◆ **Try it**: Take the listing below and write it out again exactly, skipping any picture that it holds.

◆ **Collected material**:
##############################
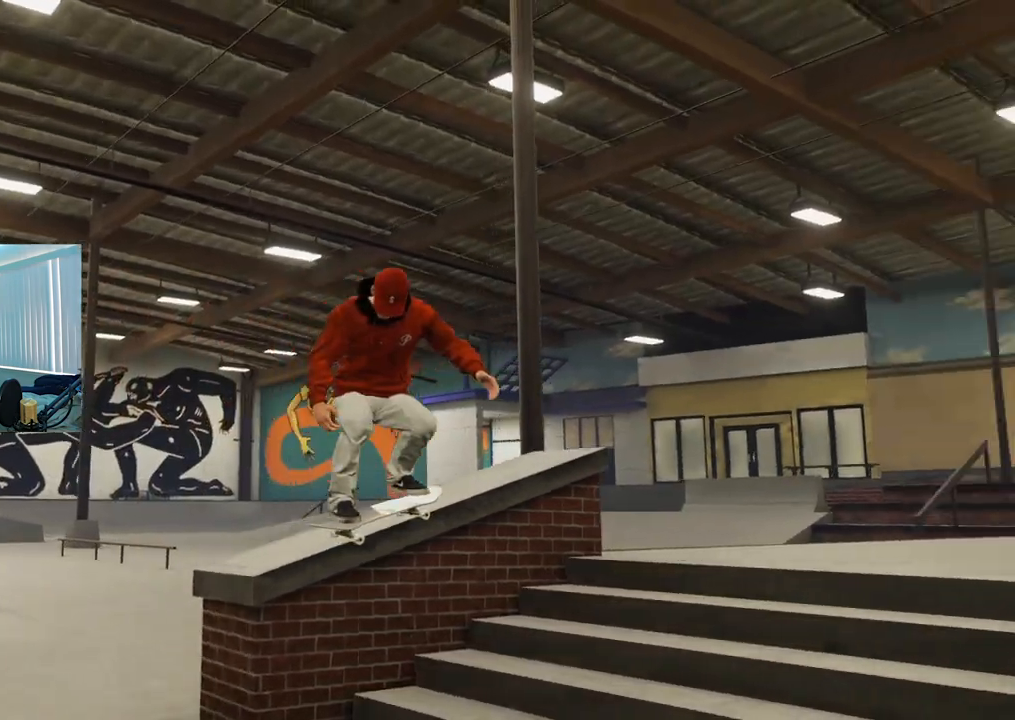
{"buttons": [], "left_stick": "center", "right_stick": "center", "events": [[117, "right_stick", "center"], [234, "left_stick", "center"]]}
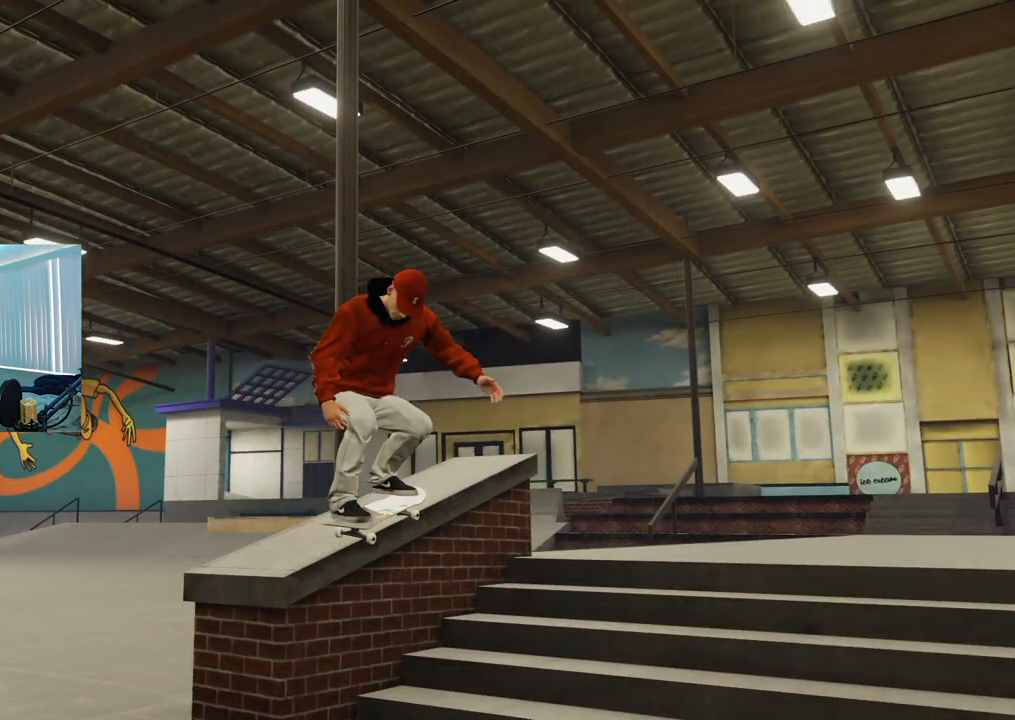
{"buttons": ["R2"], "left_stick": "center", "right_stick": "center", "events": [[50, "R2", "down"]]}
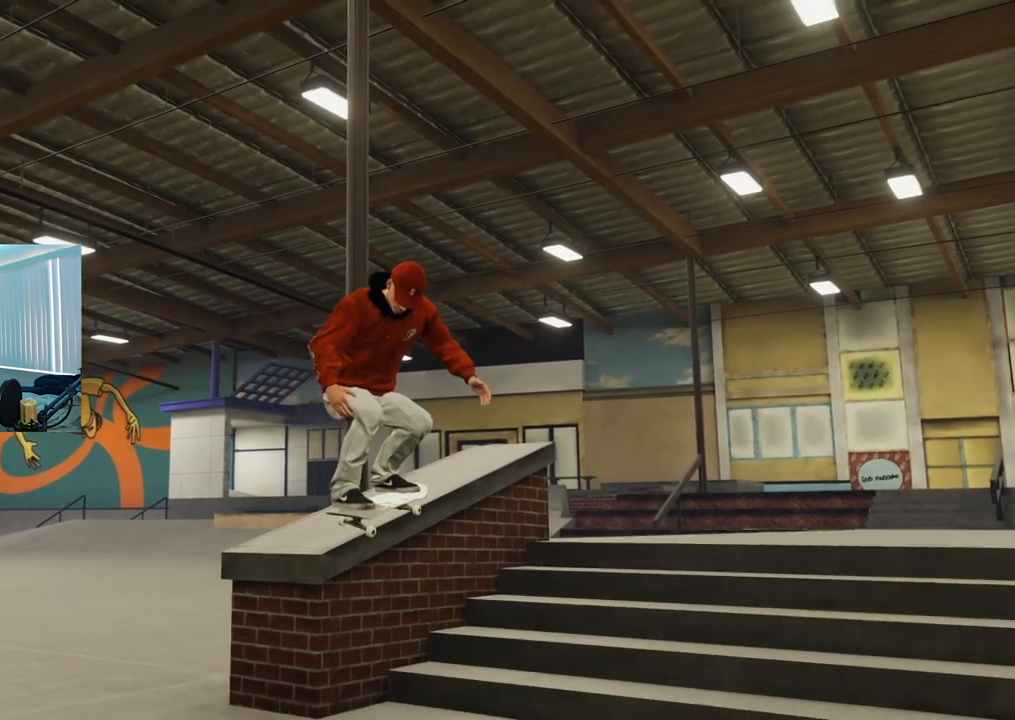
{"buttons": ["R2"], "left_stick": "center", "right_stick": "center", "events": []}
##############################
◆ **Solution for this task**:
{"buttons": [], "left_stick": "center", "right_stick": "center", "events": [[117, "right_stick", "center"], [234, "left_stick", "center"]]}
{"buttons": ["R2"], "left_stick": "center", "right_stick": "center", "events": [[50, "R2", "down"]]}
{"buttons": ["R2"], "left_stick": "center", "right_stick": "center", "events": []}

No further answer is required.